# Random Photos



## Nippyfish (Apr 25, 2006)

Thought I'd post a few images. 










This is my only surviving colisa lalia fry. It was my first time breeding them and while they were easy to breed and raise the fry most of them died off after 6 months. I think I will try it again. 










This is one of the many bettas I have kept. I call him storm. I don't name my fish usually but bettas seem deserving some how. 










These are C. paleatus fry. Very easy to breed. In fact, I don't think I had much to do with it. Aren't they adorable!










This is my female dwarf puffer. They're like aliens. You search the tank for them and then they just hover down in front of your field of vision and when you try to photograph them they almost always manage to dart off. In the last 80 or so attempted photos this one is one of the few that is _almost_ in focus. 

Thanks for looking.


----------



## Georgia Peach (Sep 23, 2005)

great shots!

Watch out Mala! LOLOLOLOL


----------



## Osiris (Jan 18, 2005)

Dang heard my ears burning again! 

Some great shots there, and some great looking unusual fish that's not commonly seen, i love it! 

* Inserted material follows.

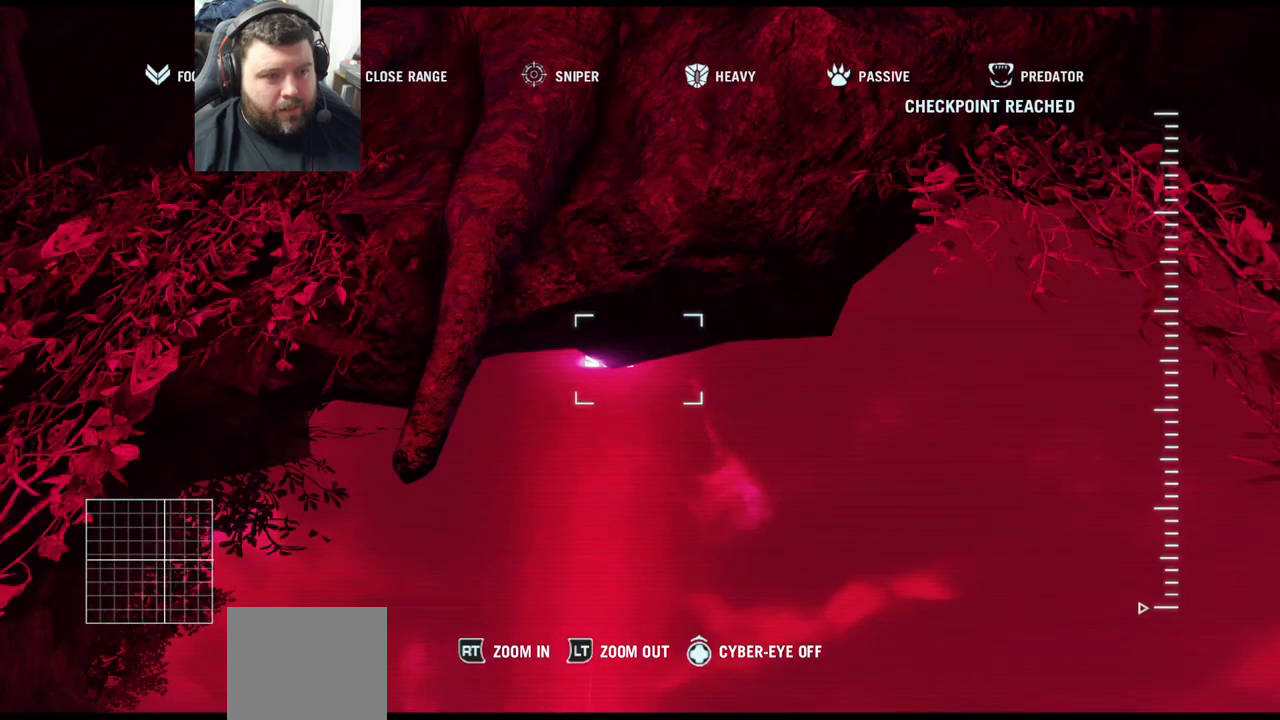
{"buttons": [], "left_stick": "center", "right_stick": "up", "events": [[267, "right_stick", "up"]]}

Now now, dont make me go start warming up for pic taking, cuz if i have to get down in the shower and pretend to be the terminator when he shows up naked, i will! just a forewarning


----------



## Georgia Peach (Sep 23, 2005)

Mala said:


> Dang heard my ears burning again!
> 
> Some great shots there, and some great looking unusual fish that's not commonly seen, i love it!
> 
> Now now, dont make me go start warming up for pic taking, cuz if i have to get down in the shower and pretend to be the terminator when he shows up naked, i will! just a forewarning



LMAO :lol: :lol: :lol:


----------



## fishfreaks (Jan 19, 2005)

Awesome shots, thanks for sharing!


----------